Red Lips

21.8K 485 75
                                    

Önüme açılan üniversite kapılarını derin bir nefes alarak geçtim. Bu, ilk günüm olduğu için fazlasıyla heyecanlıydım. Ailem ben yurda yerleşirken bile hala bana Hukuk Fakültesi'nde okumak istediğimden emin olup olmadığımı soruyordu. Henüz başlangıçtayım ve kabul ediyorum, önümde okumakla geçireceğim uzun, zorlu yıllar var. Ama bu harika okulda hiçbir şey kötü gidemez.
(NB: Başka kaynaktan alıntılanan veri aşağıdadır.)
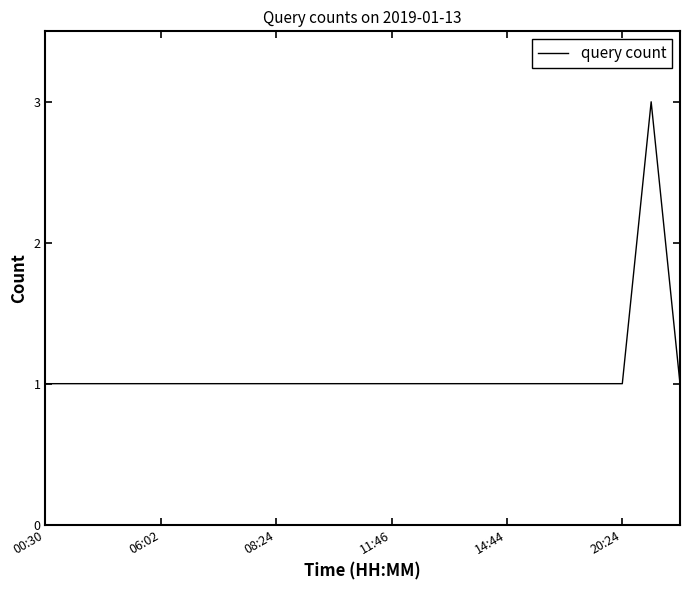

What is the greatest value displayed?

3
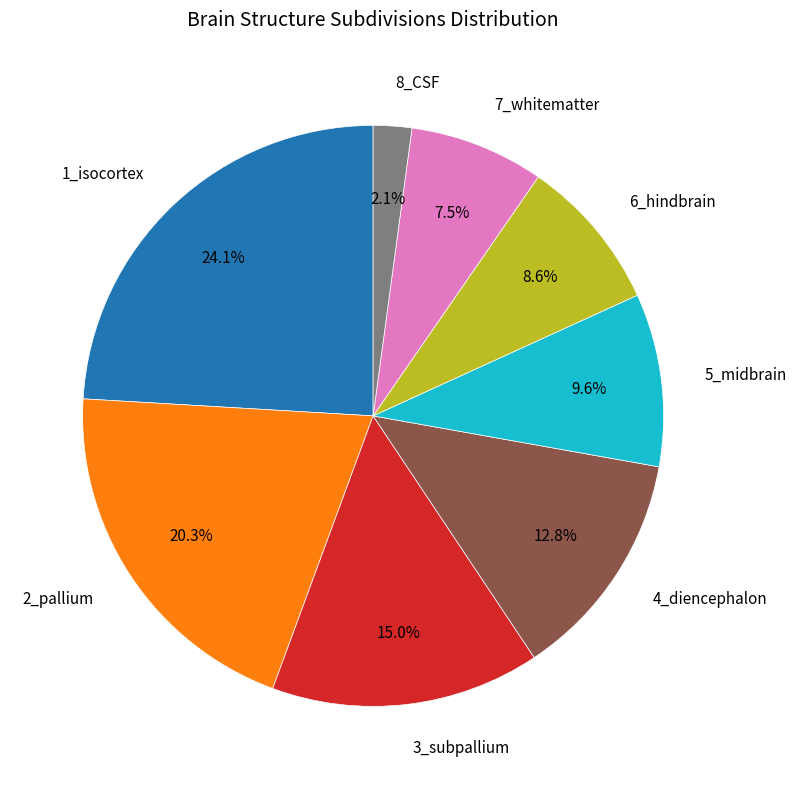

Is there a majority slice in this chart?

No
Okula on dakikalık bir mesafede olan yurtta henüz oda arkadaşım yoktu. Bu yüzden okuldada ilk günümü yalnız geçireceğimi düşünüyordum. Ama tersine buradaki insanlar lisedekiler gibi züppe değildi. Oldukça sıcakkanlı ve konuşkan kişilerle tanışmıştım.

Kendime bir kulüp seçmek için önü kalabalık olan panoya yaklaştım. Elimdeki ders programı kağıtlarını incelerken panodaki saatleri ve kulüp isimlerini görmeye çalışıyordum.
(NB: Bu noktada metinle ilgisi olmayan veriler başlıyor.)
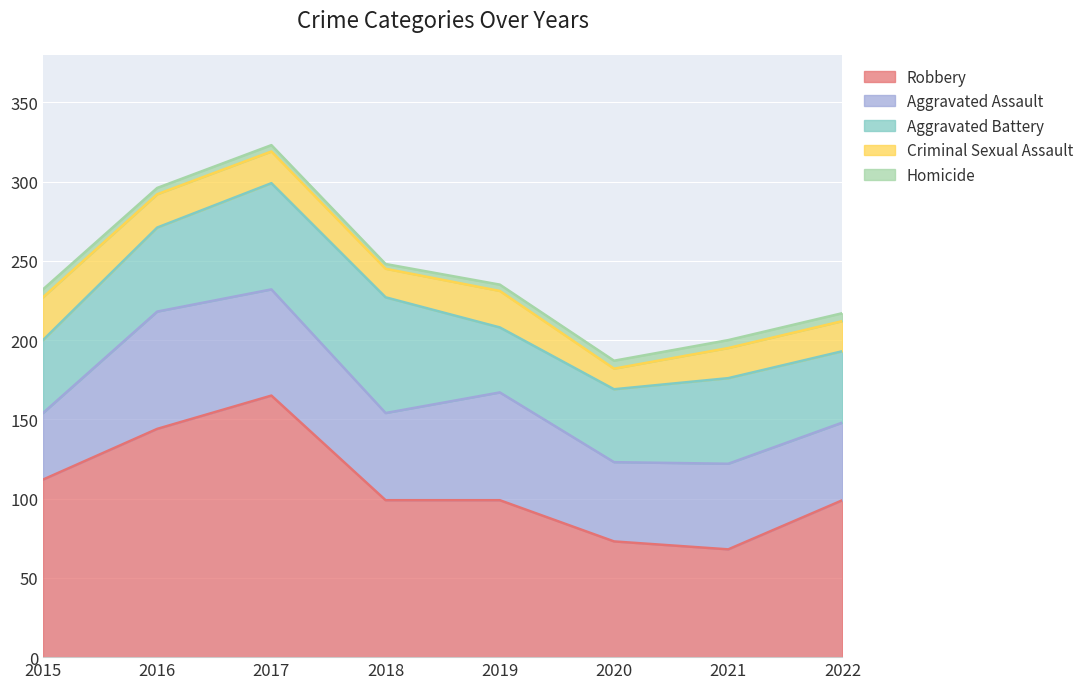

The Robbery series shows 99 at 2022. True or false?

True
"İşte kendine amansızca kulüp seçimi yapmaya çalışanlar topluluğu!"

Hepimiz sesin geldiği yöne baktığımızda kalabalıktan yükselen uğultu kesilmişti. Sıranın en arkasında olduğum için teknik olarak şu anda en önde tam da onun karşısında duruyordum.

Kollarını iki yana açmış ve her zamanki ukala tavrıyla bize alayla gülümsüyordu. Onu tanımamak mümkün mü? Kendini beğenmiş ünlü Harry Styles. Onu sürekli haberlerde görüyordum ama aynı okulda olduğumuzu bilmiyordum. Milletvekili Anne Styles ve Baron Christopher Styles'ın oğlu, kendini bilmez Harry Styles ile aynı fakülteye girebilme şerefine nail olduğum için onur duyuyordum(!)

Yakından baktığımda yeşil olduğunu fark ettiğim gözlerini, onun barlardan sarhoş çıkarken yakalandığı hem magazin hem siyasî haberlerde kesinlikle mavi sanıyordum.

Hala havada duran kollarını indirip tam gözlerimin içine bakarak bana doğru bir adım attı.

"Sadece titrek ve yalnız ruhlarını tatmin etmek için pervasızca arkadaş arayışına girenlerin katılmak istediği sosyalleşme grupları..." dedi ve durdu.

Dudakları yukarı kıvrıldığında cezbedici gamzeleri gözüme çarpmıştı. Beyaz dişlerini yarım ağız gülümsemesinden görebiliyordum.

"Ama sen hiçbir gruba dahil olamazsın adını bile bilmediğim güzel kız."

Bir adım daha atıp yüzüme eğildi ve elinin tersini hafifçe saçlarımda gezdirdi.

"Neden?"

Böyle bir soru sormam bile fazlasıyla saçmayken o bundan hoşlanmış gibiydi.

"Çünkü ben öyle istiyorum."

Şaşkındım. Lisedeki amigo takımını başıma bela almamdan daha kötü bir şey olamaz diye düşünüyordum. Ancak şimdi baronun ukala oğlu bana sebepsiz yere küstahlık yapıyordu.

Yüzüme yaklaştığında yutkunup gözlerimi onunkilere sabitledim. Kararlı ve korkusuzdu. Gülümsemesi genişlerken aniden arkasını döndü ve bir adım attı.

"Bir gruba dahil olacağım!" diye seslendiğimde durdu.

Kabarık, koyu saçlarını eliyle karıştırırken yeniden bana döndü. Tek kaşını kaldırmış olması ortamdaki yoğun stresi hiçte yumuşatmıyordu. İnsanlar hala sessizce bizi izlerken bunu önemsemeyip sırtımı dikleştirdim.

"Ve bir ruhumun olmamasındansa titrek ve yalnız olanına sahip olmayı tercih ederim."

Kaşı yavaşça indiğinde mimikleri alayla dans ediyordu.

"Bir oda arkadaşın var mı güzellik?" dedi, kaşlarını çatarak gülümsüyordu.

Sağ elini havaya kaldırıp beni işaret ederek dudaklarını araladı.